Work order 1:
In the entries below, could you copy out the lines from the one containing "Has Trust Issues)" through the one containing "Shipping & The Stuff That Matters", both included, without changing them?

Passage to read:
NEW YORK (TheStreet) -- LinkedIn (LNKD) shares are skyrocketing 10.28% to $250.50 in after-hours trading on Thursday, after the company reported its fiscal 2015 second quarter earnings results that beat analysts' estimates on the top and bottom line.
For the latest quarter, the professional network reported earnings of 55 cents per share, topping analysts' estimate of 30 cents per share.
Revenue came in at $712 million, compared to analysts' estimates of $679.8 million.
In the same period the previous year, the company earned 51 cents per share on revenue of $533.88 million.
Overall, revenue for Talent Solutions, Marketing Solutions, and Premium Subscriptions all increased by 38%, 32%, and 22%, respectively.
"We continued to invest in our long-term strategic roadmap and began integrating the acquisition of Lynda.com that closed during the quarter," CEO Jeff Weiner stated.

Work order 2:
Continue the LinkedIn earnings article above from its last sentence.

Input data:

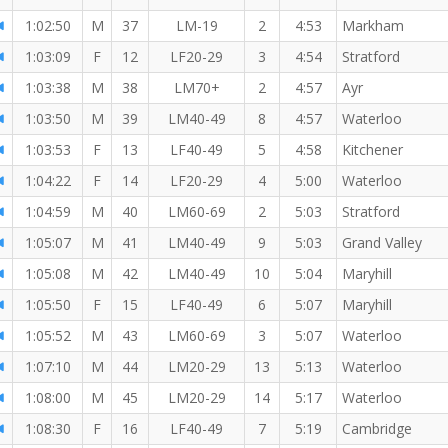
1:02:50
M
37
LM-19
2
4:53
Markham
1:03:09
F
12
LF20-29
3
4:54
Stratford
1:03:38
M
38
LM70+
2
4:57
Ayr
1:03:50
M
39
LM40-49
8
4:57
Waterloo
1:03:53
F
13
LF40-49
5
4:58
Kitchener
1:04:22
F
14
LF20-29
4
5:00
Waterloo
1:04:59
M
40
LM60-69
2
5:03
Stratford
1:05:07
M
41
LM40-49
9
5:03
Grand Valley
1:05:08
M
42
LM40-49
10
5:04
Maryhill
1:05:50
F
15
LF40-49
6
5:07
Maryhill
1:05:52
M
43
LM60-69
3
5:07
Waterloo
1:07:10
M
44
LM20-29
13
5:13
Waterloo
1:08:00
M
45
LM20-29
14
5:17
Waterloo
I
1:08:30
F
16
LF40-49
7
5:19
Cambridge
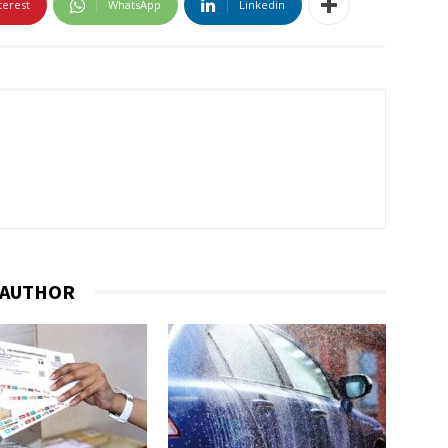
terest
WhatsApp
Linkedin
 AUTHOR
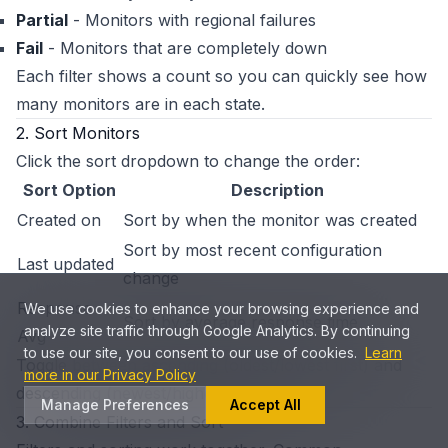
Partial
- Monitors with regional failures
Fail
- Monitors that are completely down
Each filter shows a count so you can quickly see how
many monitors are in each state.
2. Sort Monitors
Click the sort dropdown to change the order:
Sort Option
Description
Created on
Sort by when the monitor was created
Sort by most recent configuration
Last updated
change
Response
We use cookies to enhance your browsing experience and
Sort by average response time
analyze site traffic through Google Analytics. By continuing
Avg
to use our site, you consent to our use of cookies.
Learn
Toggle between ascending (oldest/lowest first) and
more in our Privacy Policy
descending (newest/highest first) order.
Manage Preferences
Accept All
3. Combine Filters and Sort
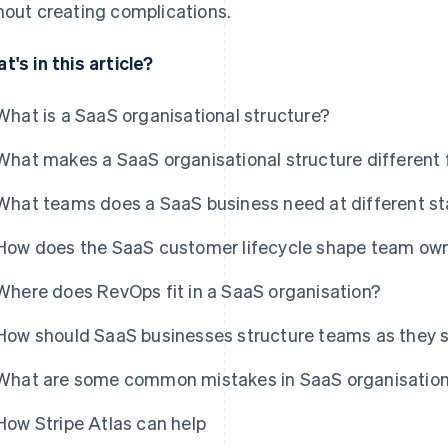
hout creating complications.
t's in this article?
What is a SaaS organisational structure?
What makes a SaaS organisational structure different
What teams does a SaaS business need at different s
How does the SaaS customer lifecycle shape team own
Where does RevOps fit in a SaaS organisation?
How should SaaS businesses structure teams as they 
What are some common mistakes in SaaS organisation
How Stripe Atlas can help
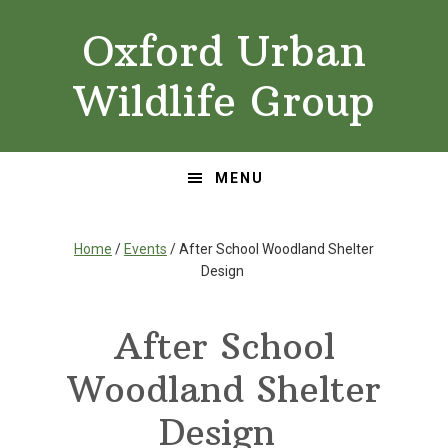
Skip
Skip
Oxford Urban
to
to
primary
main
Wildlife Group
navigation
content
MENU
Home
/
Events
/ After School Woodland Shelter
Design
After School
Woodland Shelter
Design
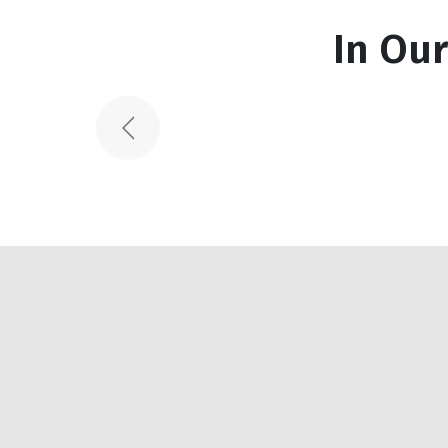
Featured Works
In Ou
Spiral Staircas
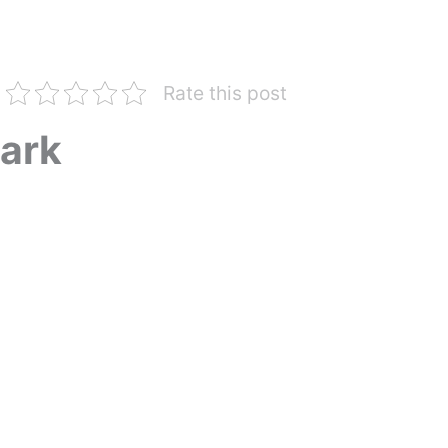
Rate this post
ark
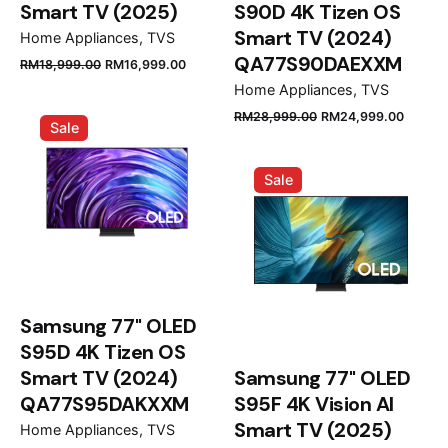
Smart TV (2025)
S90D 4K Tizen OS
Smart TV (2024)
Home Appliances
TVS
QA77S90DAEXXM
Original
Current
RM
18,999.00
RM
16,999.00
price
price
Home Appliances
TVS
was:
is:
Original
Curre
RM
28,999.00
RM
24,999.00
Sale
RM18,999.00.
RM16,999.00.
price
price
was:
is:
Sale
RM28,999.00.
RM24,
Samsung 77" OLED
S95D 4K Tizen OS
Smart TV (2024)
Samsung 77" OLED
QA77S95DAKXXM
S95F 4K Vision AI
Smart TV (2025)
Home Appliances
TVS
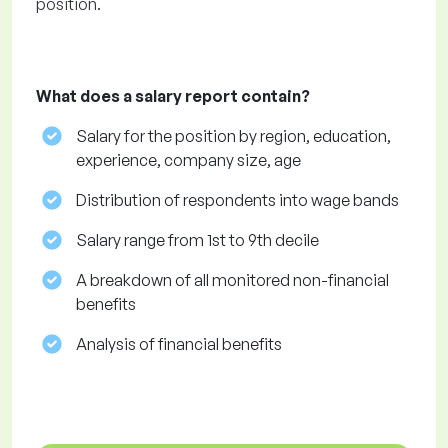
position.
What does a salary report contain?
Salary for the position by region, education,
experience, company size, age
Distribution of respondents into wage bands
Salary range from 1st to 9th decile
A breakdown of all monitored non-financial
benefits
Analysis of financial benefits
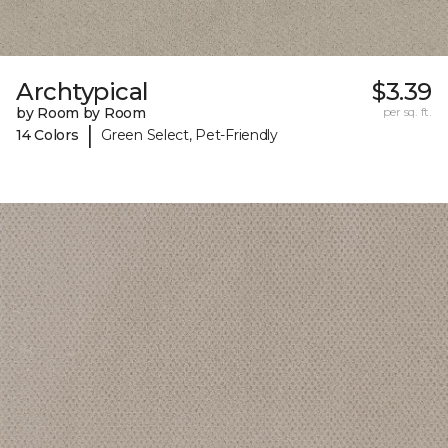
Archtypical
$3.39
by Room by Room
per sq. ft.
|
14 Colors
Green Select, Pet-Friendly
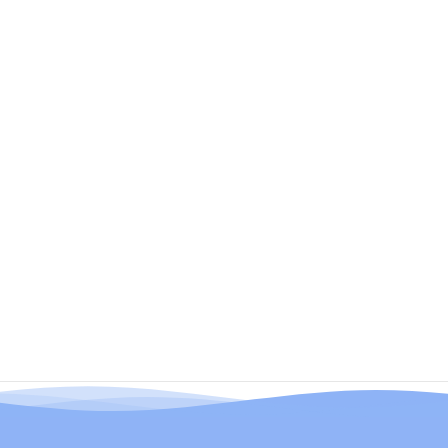
Has Trust Issues)
Benefits (The Ones That Actually Matter)
How To Use?
"But How Fast Does It REALLY Work?"
What Makes Ocura Different From That
Spray Everyone's Talking About?
Why Subscribe? (Because Running Out
Mid-Flare Is The Worst)
Shipping & The Stuff That Matters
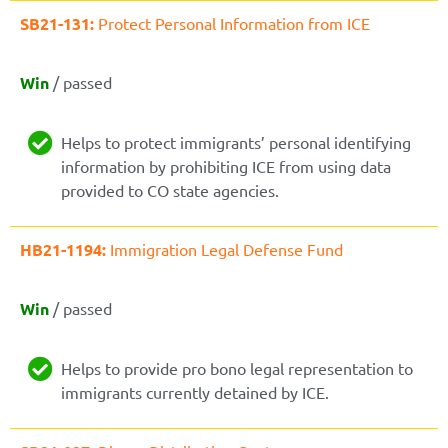
SB21-131:
Protect Personal Information from ICE
Win
/ passed
Helps to protect immigrants’ personal identifying
information by prohibiting ICE from using data
provided to CO state agencies.
HB21-1194:
Immigration Legal Defense Fund
Win
/ passed
Helps to provide pro bono legal representation to
immigrants currently detained by ICE.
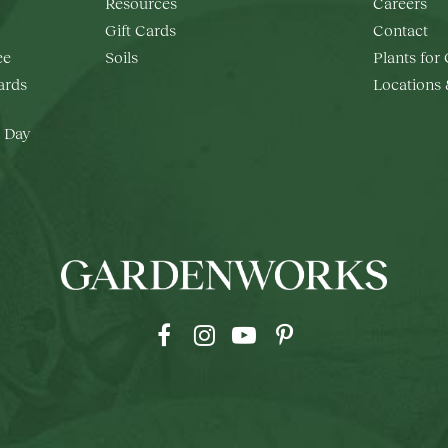
Resources
Careers
Gift Cards
Contact
ee
Soils
Plants for
rds
Locations
 Day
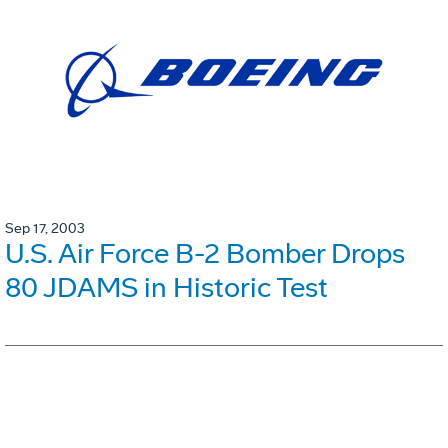
Sep 17, 2003
U.S. Air Force B-2 Bomber Drops
80 JDAMS in Historic Test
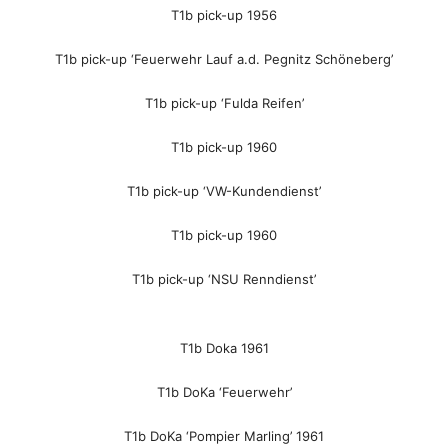
T1b pick-up 1956
T1b pick-up ‘Feuerwehr Lauf a.d. Pegnitz Schöneberg’
T1b pick-up ‘Fulda Reifen’
T1b pick-up 1960
T1b pick-up ‘VW-Kundendienst’
T1b pick-up 1960
T1b pick-up ‘NSU Renndienst’
T1b Doka 1961
T1b DoKa ‘Feuerwehr’
T1b DoKa ‘Pompier Marling’ 1961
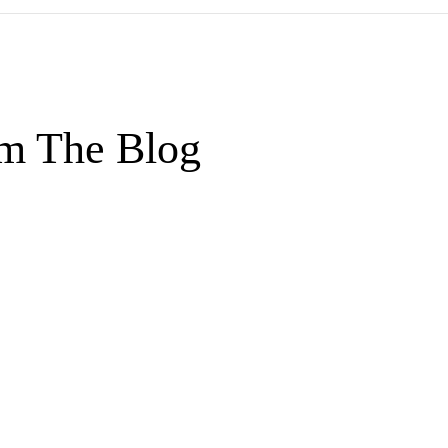
m The Blog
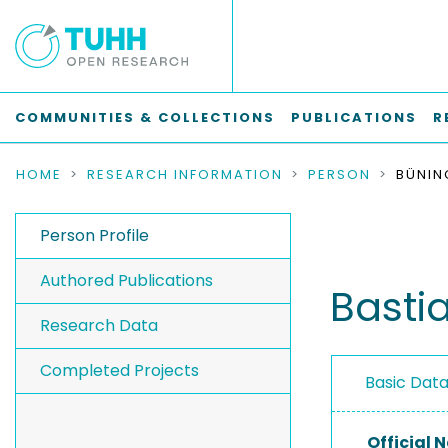
COMMUNITIES & COLLECTIONS
PUBLICATIONS
R
HOME
RESEARCH INFORMATION
PERSON
BÜNIN
Person Profile
Authored Publications
Basti
Research Data
Completed Projects
Basic Dat
Official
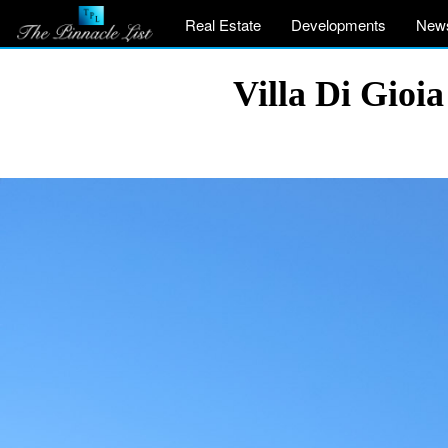
Real Estate
Developments
New
Villa Di Gioia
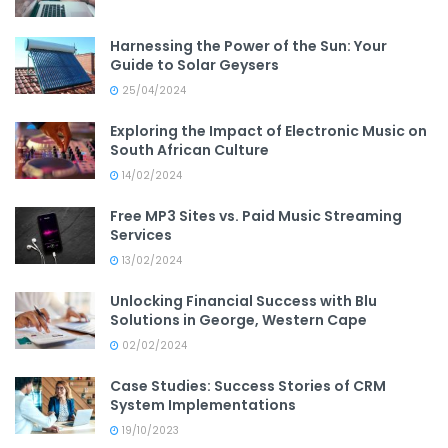
Harnessing the Power of the Sun: Your
Guide to Solar Geysers
25/04/2024
Exploring the Impact of Electronic Music on
South African Culture
14/02/2024
Free MP3 Sites vs. Paid Music Streaming
Services
13/02/2024
Unlocking Financial Success with Blu
Solutions in George, Western Cape
02/02/2024
Case Studies: Success Stories of CRM
System Implementations
19/10/2023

Exercise response 1:
Has Trust Issues)
Benefits (The Ones That Actually Matter)
How To Use?
"But How Fast Does It REALLY Work?"
What Makes Ocura Different From That
Spray Everyone's Talking About?
Why Subscribe? (Because Running Out
Mid-Flare Is The Worst)
Shipping & The Stuff That Matters

Exercise response 2:
As the company improved its desktop and mobile product experience, its search traffic grew, and its year-over-year feed engagement soared by 60%.
Looking forward, its revenue for fiscal third quarter of 2015 is expected to range between $745 to $750 million. Revenue for the full year is projected to be about $2.94 billion, the company noted.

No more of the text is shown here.